-- STATED TASK 1 --
In the forum thread about the 2004 Johnson 90 saltwater edition, what did Vpdiaz's problem turn out to be?

-- PAGE EXTRACT --

# 2004 Johnson 90 saltwater edition probs



## BrownDog (Jun 22, 2019)

Check to make sure none of the lines are compressed by the cowling etc.

Is it still running fine?


----------



## KnotHome (Jul 21, 2009)

Have you pulled the prop?


----------



## albrighty_then (Jan 11, 2017)

Won't fire up at all, seems like there is all of a sudden no spark. The ONLY difference from when it was running well was new pump and flush from the top. Was not leaking oil like that before either


KnotHome said:


> Have you pulled the prop?


Have not pulled the prop, you think it could be a prop seal?


----------



## albrighty_then (Jan 11, 2017)

I recently changed the oil in the foot so it shouldn't be that color, hasn't been ran in the water since I changed it


----------



## NealXB2003 (Jun 8, 2020)

Possible that you missed a gasket under the base plate of the water pump?


----------



## permitchaser (Aug 26, 2013)

Sounds like your plugs got wet. But I'm sure that didn't happen but still I'd pull the plugs


----------



## albrighty_then (Jan 11, 2017)

permitchaser said:


> Sounds like your plugs got wet. But I'm sure that didn't happen but still I'd pull the plugs


Is it possible for the Water backed up into motor? I'm scared the head may be corroded and let water into the cylinders, that's the only thing I can think of. But it seems like at least one side would be firing still


----------



## albrighty_then (Jan 11, 2017)

I'll pull the plugs tomorrow and check


----------



## Vpdiaz (Jul 14, 2021)

I had an evinrude that did something similar.

the oil should be from repeatedly starting the engine over and over and not getting it to crank. Every time you turn the engine over it is still pumping oil into the cylinders to ensure you don’t burn up the cylinders.

my problem ended up being a collapsed fuel line. (Engine wasn’t getting gas) ….but every time I tried turning the engine over it was injecting oil.

-- STATED TASK 2 --
From the records, copy every line from the one containing "collector number: 4975" through the end of the records, keeping the text identical and leaving out the pictures.

-- PROVIDED MATERIAL --
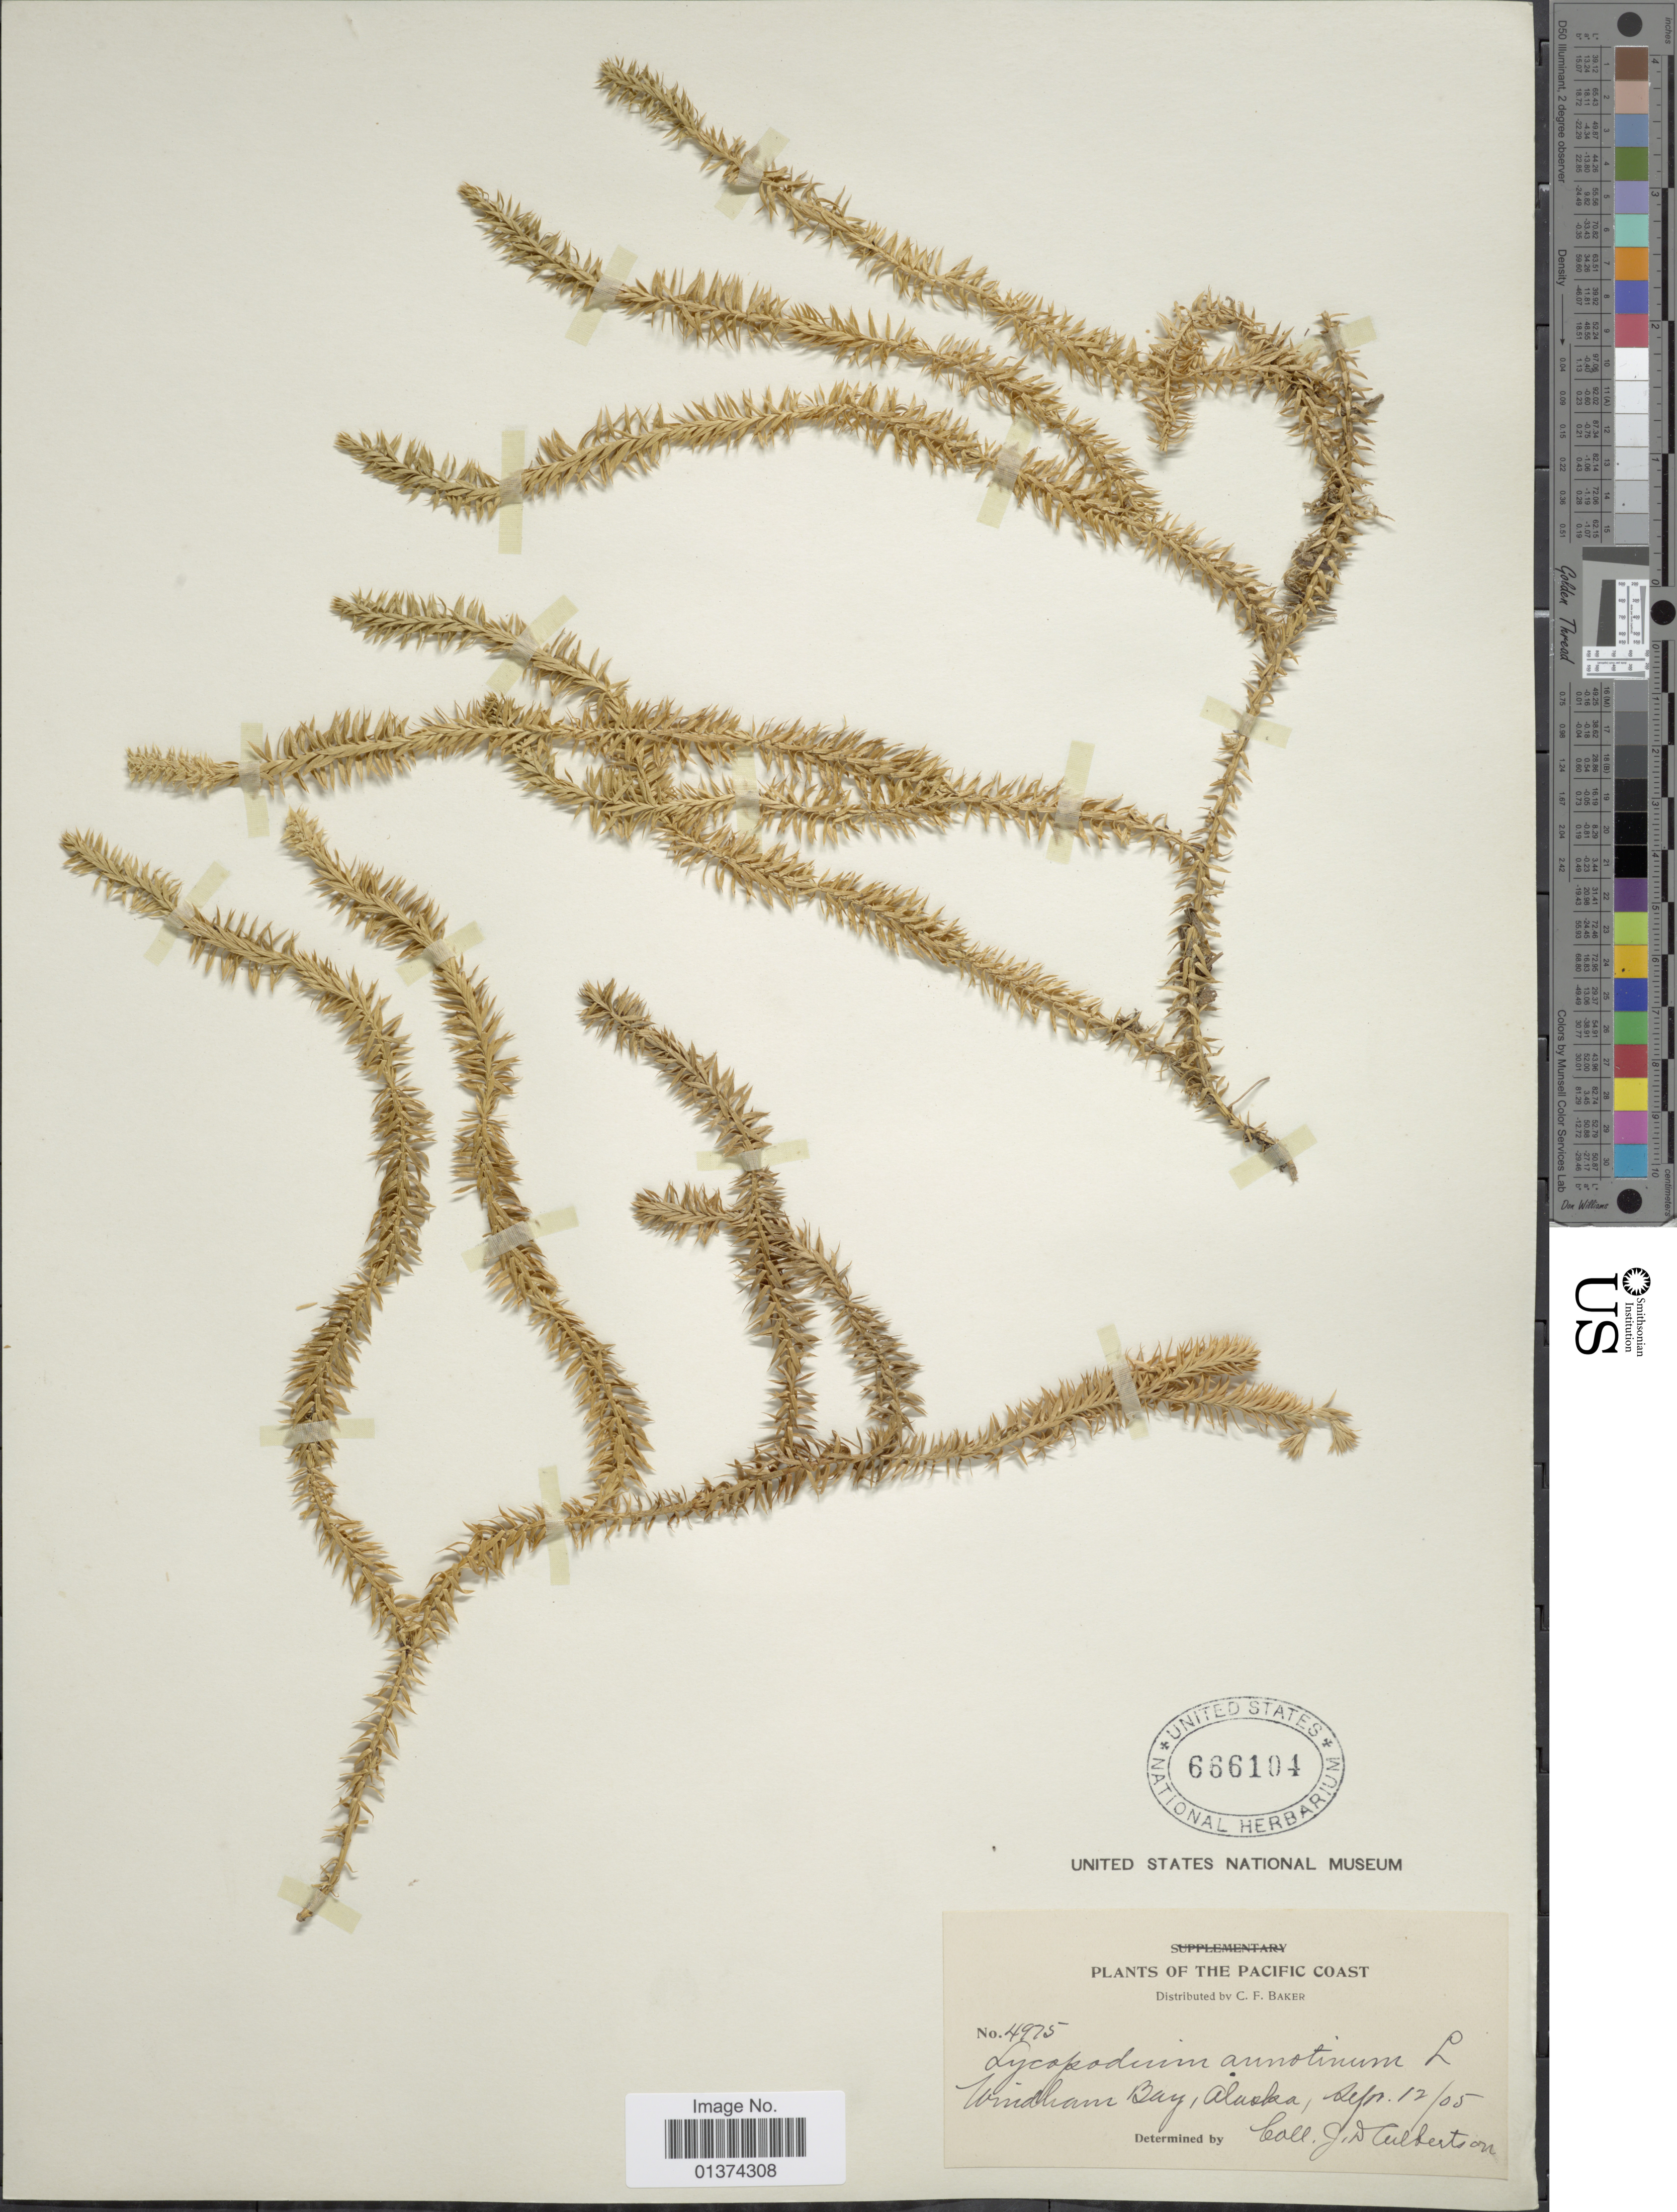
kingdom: Plantae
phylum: Tracheophyta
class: Lycopodiopsida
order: Lycopodiales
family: Lycopodiaceae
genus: Spinulum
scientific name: Spinulum annotinum subsp. annotinum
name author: (L.) A. Haines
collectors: J. Culberton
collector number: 4975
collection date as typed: Transcribed d/m/y: 12/9/5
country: United States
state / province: Alaska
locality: Pacific Coast, Windham Bay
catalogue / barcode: US 666104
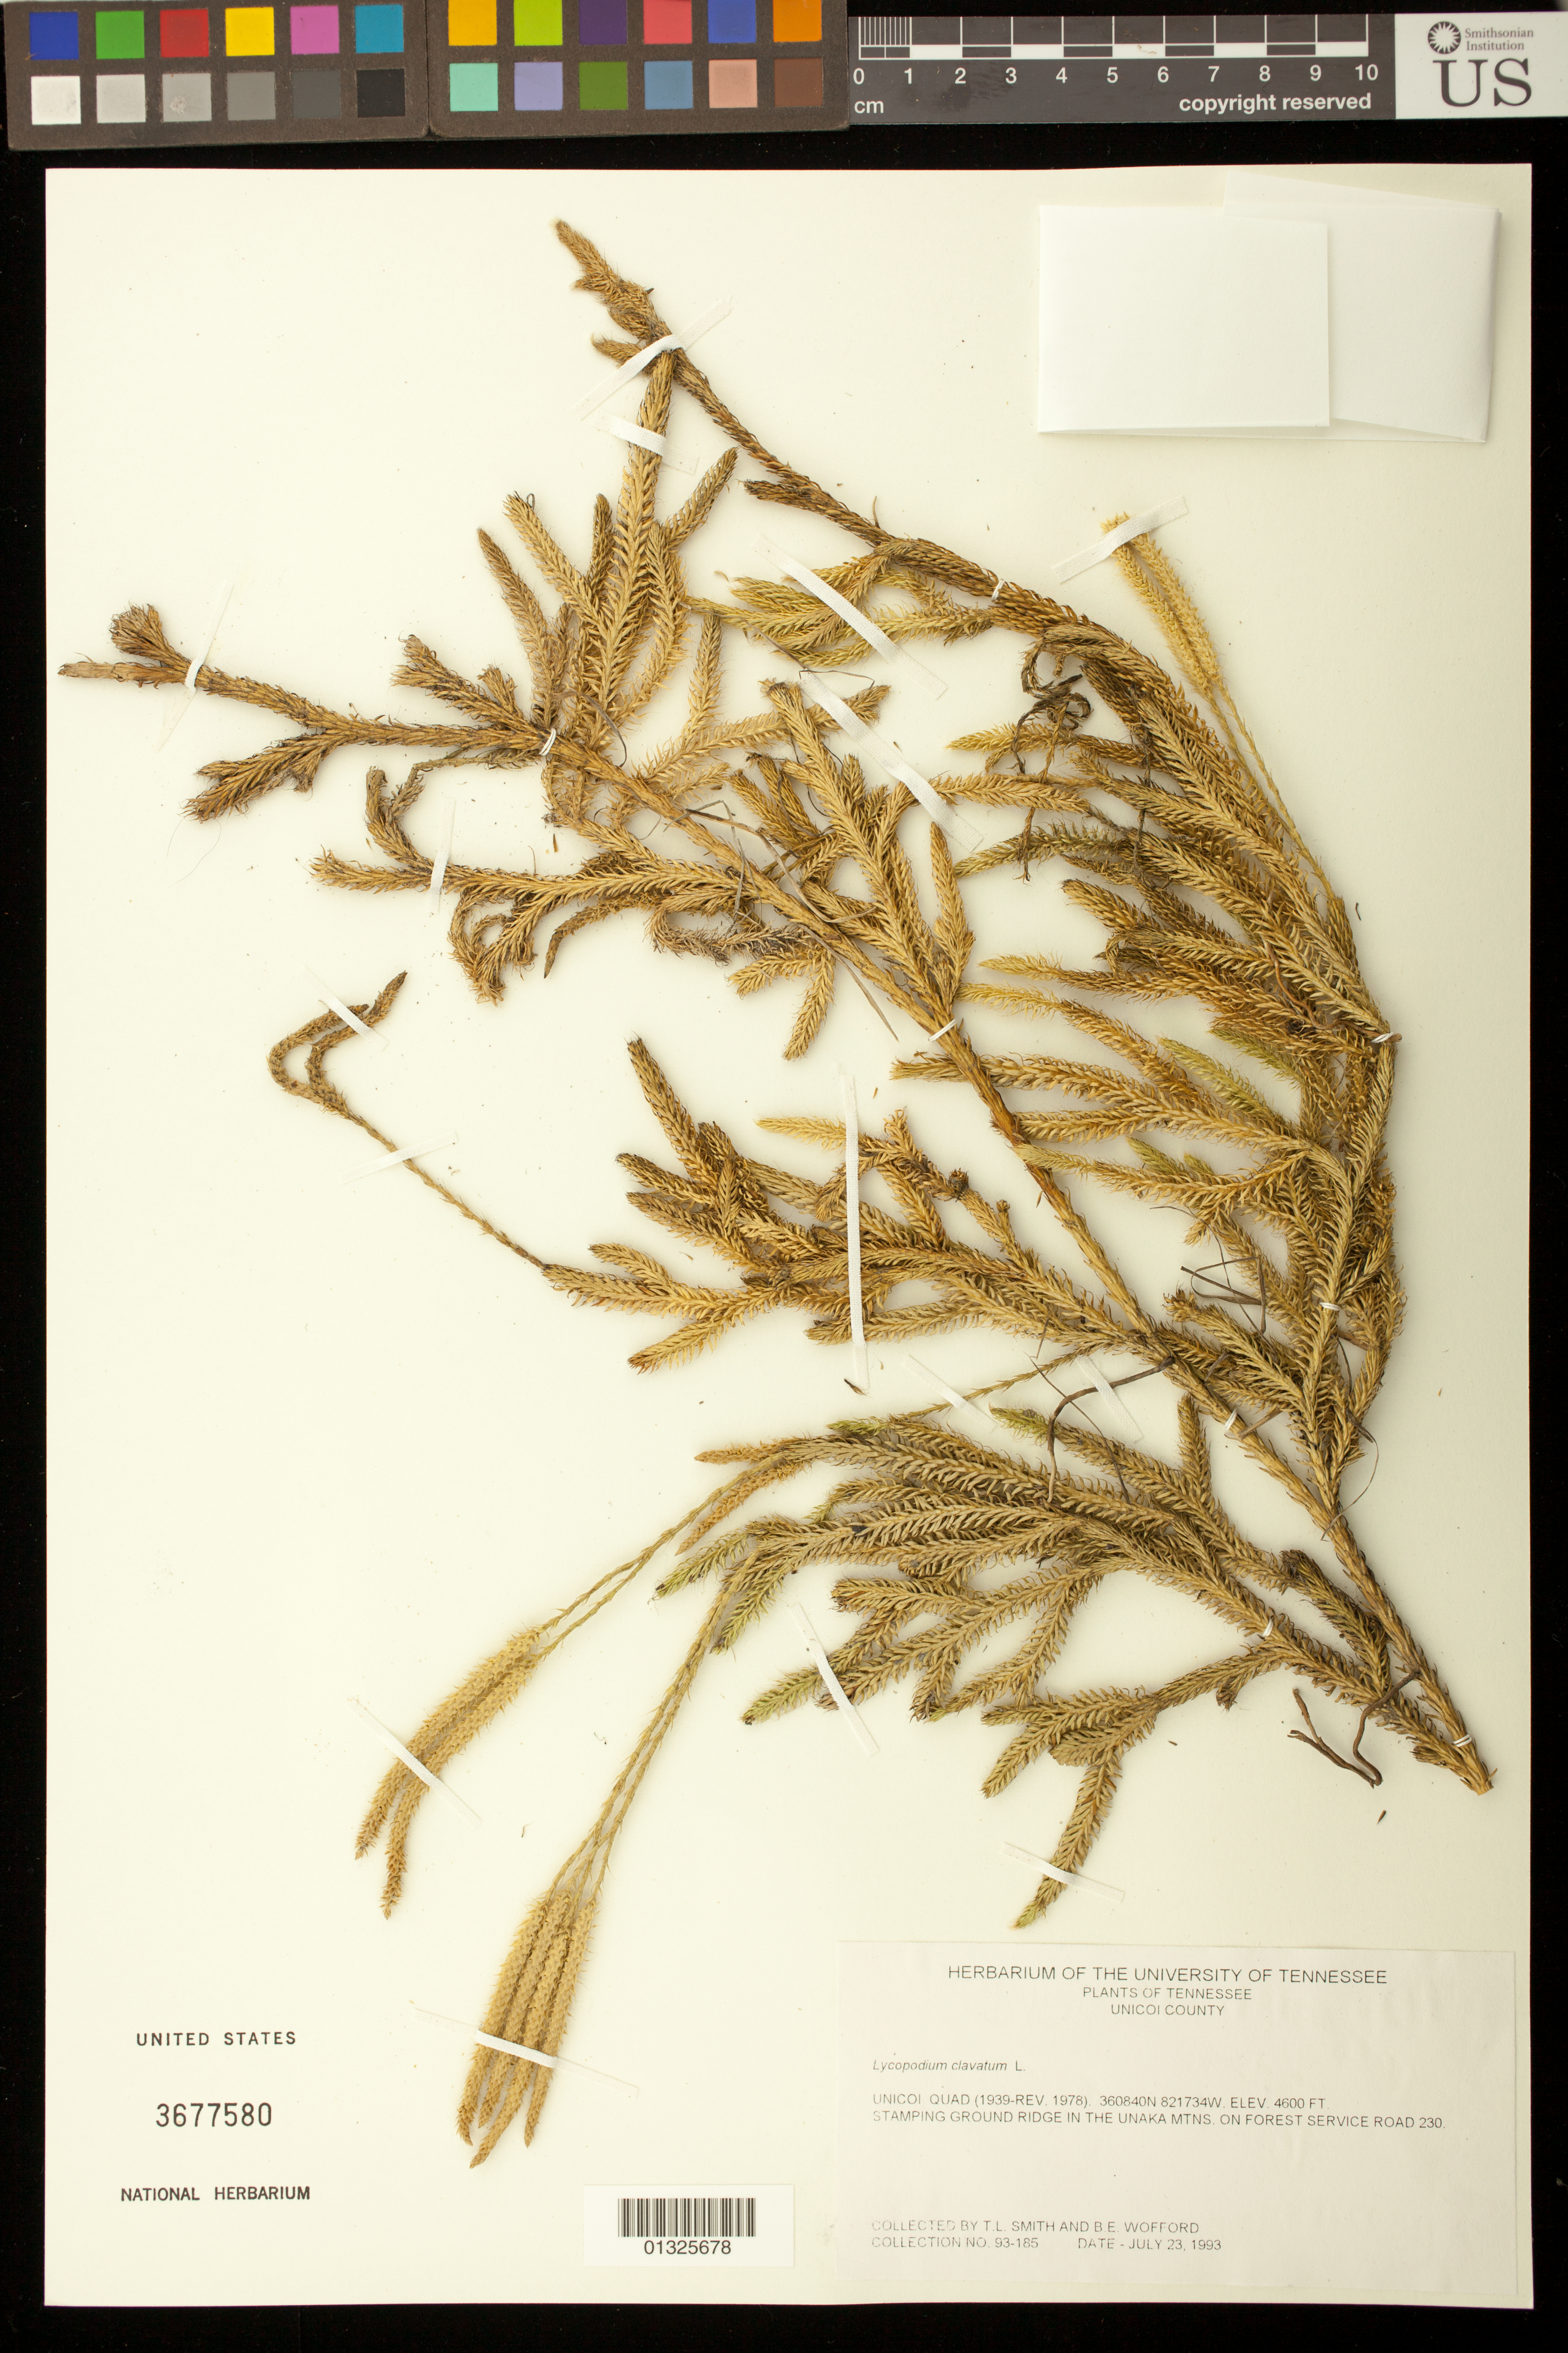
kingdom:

-- TASK RESULT 1 --
A collapsed fuel line.

-- TASK RESULT 2 --
collector number: 4975
collection date as typed: Transcribed d/m/y: 12/9/5
country: United States
state / province: Alaska
locality: Pacific Coast, Windham Bay
catalogue / barcode: US 666104
kingdom:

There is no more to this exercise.